About this task:
Each record must be returned exactly, apart from the pictures, which stay out.

Collected data entries
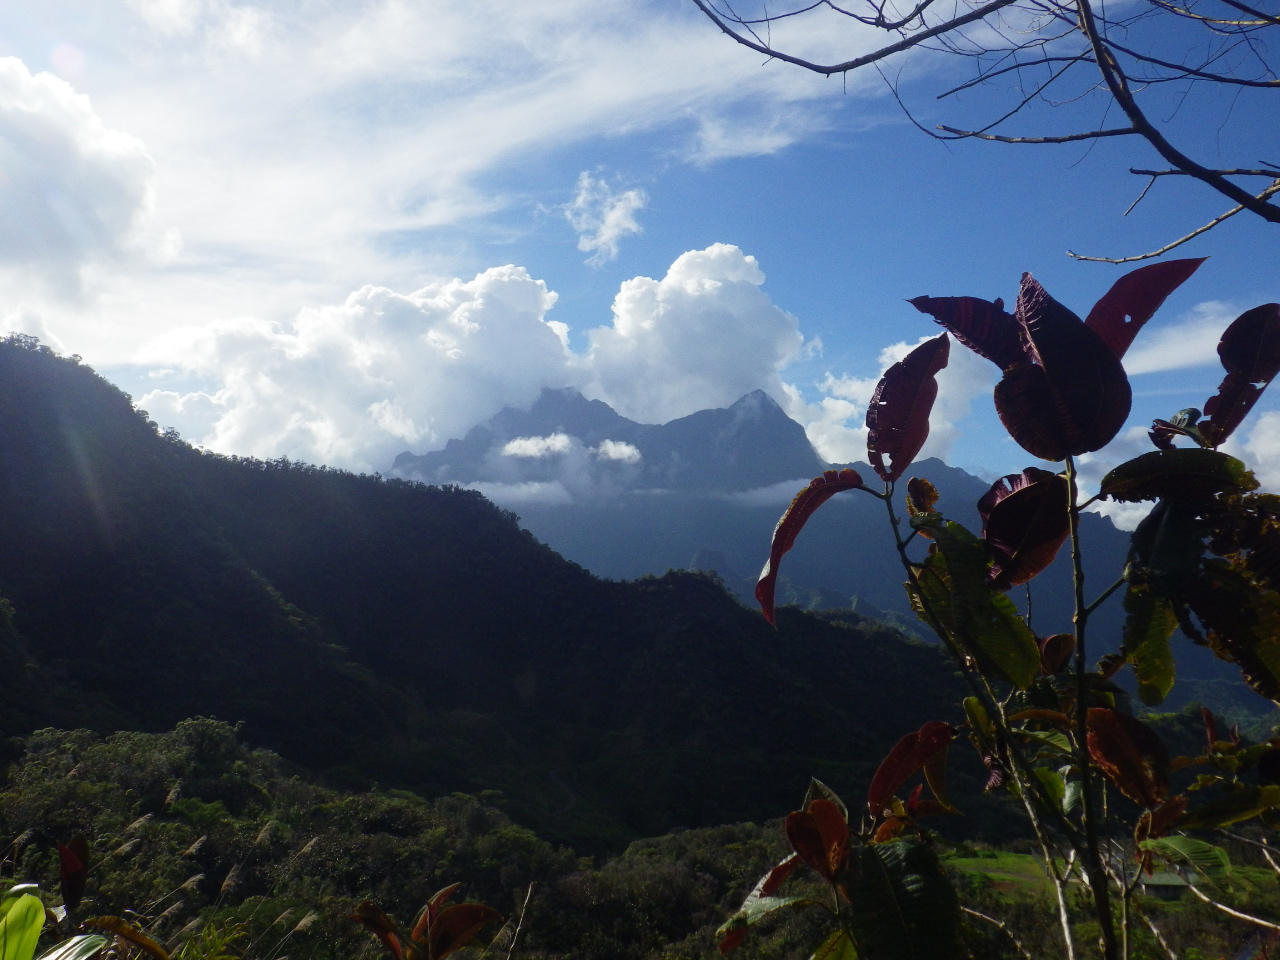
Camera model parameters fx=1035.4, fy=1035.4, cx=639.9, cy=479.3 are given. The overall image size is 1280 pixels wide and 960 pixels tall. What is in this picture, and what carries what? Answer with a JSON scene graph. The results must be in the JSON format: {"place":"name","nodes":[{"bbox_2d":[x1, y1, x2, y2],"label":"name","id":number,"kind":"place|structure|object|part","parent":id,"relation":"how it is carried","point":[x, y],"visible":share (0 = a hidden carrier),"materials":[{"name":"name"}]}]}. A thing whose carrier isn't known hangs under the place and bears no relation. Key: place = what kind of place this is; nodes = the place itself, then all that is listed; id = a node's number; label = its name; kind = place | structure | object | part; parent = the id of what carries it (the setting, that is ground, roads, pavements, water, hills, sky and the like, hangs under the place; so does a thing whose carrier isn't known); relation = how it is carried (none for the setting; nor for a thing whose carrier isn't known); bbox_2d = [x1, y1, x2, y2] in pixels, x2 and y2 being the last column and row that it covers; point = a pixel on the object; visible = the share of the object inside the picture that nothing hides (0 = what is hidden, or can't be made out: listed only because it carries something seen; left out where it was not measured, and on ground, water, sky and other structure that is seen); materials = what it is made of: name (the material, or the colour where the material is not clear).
{"place":"outdoors","nodes":[
{"label":"outdoors","id":0,"kind":"place"},
{"bbox_2d":[0,58,172,317],"label":"cloud","id":1,"kind":"structure","parent":0,"point":[115,211],"materials":[{"name":"white"}]},
{"bbox_2d":[131,266,582,476],"label":"cloud","id":2,"kind":"structure","parent":0,"point":[433,434],"materials":[{"name":"white"}]},
{"bbox_2d":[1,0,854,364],"label":"cloud","id":3,"kind":"structure","parent":0,"point":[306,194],"materials":[{"name":"white"}]},
{"bbox_2d":[0,331,975,848],"label":"forested hill","id":4,"kind":"structure","parent":0,"point":[14,391],"materials":[{"name":"green plant"}]},
{"bbox_2d":[441,478,577,508],"label":"cloud","id":5,"kind":"structure","parent":0,"point":[515,488],"materials":[{"name":"white"}]},
{"bbox_2d":[501,433,575,459],"label":"cloud","id":6,"kind":"structure","parent":0,"point":[512,450],"materials":[{"name":"white"}]},
{"bbox_2d":[548,769,576,815],"label":"dirt road","id":7,"kind":"structure","parent":0,"point":[555,778],"materials":[{"name":"grey"}]},
{"bbox_2d":[563,172,648,267],"label":"cloud","id":8,"kind":"structure","parent":0,"point":[610,219],"materials":[{"name":"white"}]},
{"bbox_2d":[596,439,643,464],"label":"cloud","id":9,"kind":"structure","parent":0,"point":[613,450],"materials":[{"name":"white"}]},
{"bbox_2d":[0,0,1278,513],"label":"sky","id":10,"kind":"structure","parent":0,"point":[59,60],"materials":[{"name":"blue"}]},
{"bbox_2d":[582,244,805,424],"label":"cloud","id":11,"kind":"structure","parent":0,"point":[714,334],"materials":[{"name":"white"}]},
{"bbox_2d":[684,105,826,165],"label":"cloud","id":12,"kind":"structure","parent":0,"point":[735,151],"materials":[{"name":"white"}]},
{"bbox_2d":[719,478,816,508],"label":"cloud","id":13,"kind":"structure","parent":0,"point":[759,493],"materials":[{"name":"white"}]},
{"bbox_2d":[391,383,1218,692],"label":"mountain","id":14,"kind":"structure","parent":0,"point":[727,412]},
{"bbox_2d":[793,336,999,470],"label":"cloud","id":15,"kind":"structure","parent":0,"point":[809,431],"materials":[{"name":"white"}]},
{"bbox_2d":[948,846,1278,905],"label":"grass field","id":16,"kind":"structure","parent":0,"point":[1013,859],"materials":[{"name":"green plant"}]},
{"bbox_2d":[1139,869,1196,899],"label":"building","id":17,"kind":"structure","parent":0,"point":[1164,891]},
{"bbox_2d":[1059,406,1279,534],"label":"cloud","id":18,"kind":"structure","parent":0,"point":[1260,453],"materials":[{"name":"white"}]},
{"bbox_2d":[1120,299,1243,376],"label":"cloud","id":19,"kind":"structure","parent":0,"point":[1127,318],"materials":[{"name":"white"}]},
{"label":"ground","id":20,"kind":"structure","parent":0},
{"bbox_2d":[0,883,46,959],"label":"green leaf","id":21,"kind":"object","parent":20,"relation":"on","point":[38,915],"visible":1,"materials":[{"name":"green plant"}]},
{"bbox_2d":[1,837,162,957],"label":"plant","id":22,"kind":"object","parent":20,"relation":"on","point":[33,902],"visible":1,"materials":[{"name":"green plant"}]},
{"bbox_2d":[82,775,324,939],"label":"tall grass plumes","id":23,"kind":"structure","parent":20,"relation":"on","point":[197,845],"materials":[{"name":"beige plant"}]},
{"bbox_2d":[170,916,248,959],"label":"shrub","id":24,"kind":"object","parent":20,"relation":"on","point":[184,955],"visible":0.95,"materials":[{"name":"green plant"}]},
{"bbox_2d":[0,717,822,959],"label":"forest","id":25,"kind":"object","parent":20,"relation":"on","point":[51,738],"visible":0.79,"materials":[{"name":"green plant"}]},
{"bbox_2d":[346,882,507,959],"label":"plant","id":26,"kind":"object","parent":20,"relation":"on","point":[467,926],"visible":0.99,"materials":[{"name":"plant"}]},
{"bbox_2d":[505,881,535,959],"label":"twig","id":27,"kind":"object","parent":20,"relation":"on","point":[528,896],"visible":1,"materials":[{"name":"brown wood"}]},
{"bbox_2d":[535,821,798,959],"label":"tree","id":28,"kind":"object","parent":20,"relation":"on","point":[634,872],"visible":0.78,"materials":[{"name":"green plant"}]},
{"bbox_2d":[684,0,1279,253],"label":"bare tree","id":29,"kind":"object","parent":20,"relation":"on","point":[1093,36],"visible":0.98,"materials":[{"name":"wood"}]},
{"bbox_2d":[729,265,1279,959],"label":"shrub","id":30,"kind":"object","parent":20,"relation":"on","point":[1095,348],"visible":1,"materials":[{"name":"plant"}]},
{"label":"leaf","id":31,"kind":"part","parent":30,"relation":"part of","materials":[{"name":"red plant"}]},
{"label":"leaf","id":32,"kind":"part","parent":30,"relation":"part of","materials":[{"name":"red plant"}]},
{"label":"leaf","id":33,"kind":"part","parent":30,"relation":"part of","materials":[{"name":"green"}]},
{"label":"leaf","id":34,"kind":"part","parent":30,"relation":"part of","materials":[{"name":"red plant"}]},
{"label":"leaf","id":35,"kind":"part","parent":30,"relation":"part of","materials":[{"name":"red plant"}]},
{"label":"leaf","id":36,"kind":"part","parent":30,"relation":"part of","materials":[{"name":"red plant"}]},
{"label":"leaf","id":37,"kind":"part","parent":30,"relation":"part of","materials":[{"name":"green"}]},
{"label":"leaf","id":38,"kind":"part","parent":30,"relation":"part of","materials":[{"name":"red plant"}]},
{"label":"leaf","id":39,"kind":"part","parent":30,"relation":"part of","materials":[{"name":"red plant"}]},
{"label":"stem","id":40,"kind":"part","parent":30,"relation":"part of","materials":[{"name":"brown plant"}]},
{"label":"leaf","id":41,"kind":"part","parent":30,"relation":"part of","materials":[{"name":"red plant"}]},
{"label":"leaf","id":42,"kind":"part","parent":30,"relation":"part of","materials":[{"name":"red plant"}]},
{"label":"leaf","id":43,"kind":"part","parent":30,"relation":"part of","materials":[{"name":"green"}]},
{"label":"leaf","id":44,"kind":"part","parent":30,"relation":"part of","materials":[{"name":"red plant"}]}
]}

Output:
Camera model parameters fx=1035.4, fy=1035.4, cx=639.9, cy=479.3 are given. The overall image size is 1280 pixels wide and 960 pixels tall. What is in this picture, and what carries what? Answer with a JSON scene graph. The results must be in the JSON format: {"place":"name","nodes":[{"bbox_2d":[x1, y1, x2, y2],"label":"name","id":number,"kind":"place|structure|object|part","parent":id,"relation":"how it is carried","point":[x, y],"visible":share (0 = a hidden carrier),"materials":[{"name":"name"}]}]}. A thing whose carrier isn't known hangs under the place and bears no relation. Key: place = what kind of place this is; nodes = the place itself, then all that is listed; id = a node's number; label = its name; kind = place | structure | object | part; parent = the id of what carries it (the setting, that is ground, roads, pavements, water, hills, sky and the like, hangs under the place; so does a thing whose carrier isn't known); relation = how it is carried (none for the setting; nor for a thing whose carrier isn't known); bbox_2d = [x1, y1, x2, y2] in pixels, x2 and y2 being the last column and row that it covers; point = a pixel on the object; visible = the share of the object inside the picture that nothing hides (0 = what is hidden, or can't be made out: listed only because it carries something seen; left out where it was not measured, and on ground, water, sky and other structure that is seen); materials = what it is made of: name (the material, or the colour where the material is not clear).
{"place":"outdoors","nodes":[
{"label":"outdoors","id":0,"kind":"place"},
{"bbox_2d":[0,58,172,317],"label":"cloud","id":1,"kind":"structure","parent":0,"point":[115,211],"materials":[{"name":"white"}]},
{"bbox_2d":[131,266,582,476],"label":"cloud","id":2,"kind":"structure","parent":0,"point":[433,434],"materials":[{"name":"white"}]},
{"bbox_2d":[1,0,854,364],"label":"cloud","id":3,"kind":"structure","parent":0,"point":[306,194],"materials":[{"name":"white"}]},
{"bbox_2d":[0,331,975,848],"label":"forested hill","id":4,"kind":"structure","parent":0,"point":[14,391],"materials":[{"name":"green plant"}]},
{"bbox_2d":[441,478,577,508],"label":"cloud","id":5,"kind":"structure","parent":0,"point":[515,488],"materials":[{"name":"white"}]},
{"bbox_2d":[501,433,575,459],"label":"cloud","id":6,"kind":"structure","parent":0,"point":[512,450],"materials":[{"name":"white"}]},
{"bbox_2d":[548,769,576,815],"label":"dirt road","id":7,"kind":"structure","parent":0,"point":[555,778],"materials":[{"name":"grey"}]},
{"bbox_2d":[563,172,648,267],"label":"cloud","id":8,"kind":"structure","parent":0,"point":[610,219],"materials":[{"name":"white"}]},
{"bbox_2d":[596,439,643,464],"label":"cloud","id":9,"kind":"structure","parent":0,"point":[613,450],"materials":[{"name":"white"}]},
{"bbox_2d":[0,0,1278,513],"label":"sky","id":10,"kind":"structure","parent":0,"point":[59,60],"materials":[{"name":"blue"}]},
{"bbox_2d":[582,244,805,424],"label":"cloud","id":11,"kind":"structure","parent":0,"point":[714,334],"materials":[{"name":"white"}]},
{"bbox_2d":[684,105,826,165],"label":"cloud","id":12,"kind":"structure","parent":0,"point":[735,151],"materials":[{"name":"white"}]},
{"bbox_2d":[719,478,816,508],"label":"cloud","id":13,"kind":"structure","parent":0,"point":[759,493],"materials":[{"name":"white"}]},
{"bbox_2d":[391,383,1218,692],"label":"mountain","id":14,"kind":"structure","parent":0,"point":[727,412]},
{"bbox_2d":[793,336,999,470],"label":"cloud","id":15,"kind":"structure","parent":0,"point":[809,431],"materials":[{"name":"white"}]},
{"bbox_2d":[948,846,1278,905],"label":"grass field","id":16,"kind":"structure","parent":0,"point":[1013,859],"materials":[{"name":"green plant"}]},
{"bbox_2d":[1139,869,1196,899],"label":"building","id":17,"kind":"structure","parent":0,"point":[1164,891]},
{"bbox_2d":[1059,406,1279,534],"label":"cloud","id":18,"kind":"structure","parent":0,"point":[1260,453],"materials":[{"name":"white"}]},
{"bbox_2d":[1120,299,1243,376],"label":"cloud","id":19,"kind":"structure","parent":0,"point":[1127,318],"materials":[{"name":"white"}]},
{"label":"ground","id":20,"kind":"structure","parent":0},
{"bbox_2d":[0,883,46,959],"label":"green leaf","id":21,"kind":"object","parent":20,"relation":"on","point":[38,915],"visible":1,"materials":[{"name":"green plant"}]},
{"bbox_2d":[1,837,162,957],"label":"plant","id":22,"kind":"object","parent":20,"relation":"on","point":[33,902],"visible":1,"materials":[{"name":"green plant"}]},
{"bbox_2d":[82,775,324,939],"label":"tall grass plumes","id":23,"kind":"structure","parent":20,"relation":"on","point":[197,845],"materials":[{"name":"beige plant"}]},
{"bbox_2d":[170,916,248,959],"label":"shrub","id":24,"kind":"object","parent":20,"relation":"on","point":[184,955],"visible":0.95,"materials":[{"name":"green plant"}]},
{"bbox_2d":[0,717,822,959],"label":"forest","id":25,"kind":"object","parent":20,"relation":"on","point":[51,738],"visible":0.79,"materials":[{"name":"green plant"}]},
{"bbox_2d":[346,882,507,959],"label":"plant","id":26,"kind":"object","parent":20,"relation":"on","point":[467,926],"visible":0.99,"materials":[{"name":"plant"}]},
{"bbox_2d":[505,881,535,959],"label":"twig","id":27,"kind":"object","parent":20,"relation":"on","point":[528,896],"visible":1,"materials":[{"name":"brown wood"}]},
{"bbox_2d":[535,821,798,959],"label":"tree","id":28,"kind":"object","parent":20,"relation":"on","point":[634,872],"visible":0.78,"materials":[{"name":"green plant"}]},
{"bbox_2d":[684,0,1279,253],"label":"bare tree","id":29,"kind":"object","parent":20,"relation":"on","point":[1093,36],"visible":0.98,"materials":[{"name":"wood"}]},
{"bbox_2d":[729,265,1279,959],"label":"shrub","id":30,"kind":"object","parent":20,"relation":"on","point":[1095,348],"visible":1,"materials":[{"name":"plant"}]},
{"label":"leaf","id":31,"kind":"part","parent":30,"relation":"part of","materials":[{"name":"red plant"}]},
{"label":"leaf","id":32,"kind":"part","parent":30,"relation":"part of","materials":[{"name":"red plant"}]},
{"label":"leaf","id":33,"kind":"part","parent":30,"relation":"part of","materials":[{"name":"green"}]},
{"label":"leaf","id":34,"kind":"part","parent":30,"relation":"part of","materials":[{"name":"red plant"}]},
{"label":"leaf","id":35,"kind":"part","parent":30,"relation":"part of","materials":[{"name":"red plant"}]},
{"label":"leaf","id":36,"kind":"part","parent":30,"relation":"part of","materials":[{"name":"red plant"}]},
{"label":"leaf","id":37,"kind":"part","parent":30,"relation":"part of","materials":[{"name":"green"}]},
{"label":"leaf","id":38,"kind":"part","parent":30,"relation":"part of","materials":[{"name":"red plant"}]},
{"label":"leaf","id":39,"kind":"part","parent":30,"relation":"part of","materials":[{"name":"red plant"}]},
{"label":"stem","id":40,"kind":"part","parent":30,"relation":"part of","materials":[{"name":"brown plant"}]},
{"label":"leaf","id":41,"kind":"part","parent":30,"relation":"part of","materials":[{"name":"red plant"}]},
{"label":"leaf","id":42,"kind":"part","parent":30,"relation":"part of","materials":[{"name":"red plant"}]},
{"label":"leaf","id":43,"kind":"part","parent":30,"relation":"part of","materials":[{"name":"green"}]},
{"label":"leaf","id":44,"kind":"part","parent":30,"relation":"part of","materials":[{"name":"red plant"}]}
]}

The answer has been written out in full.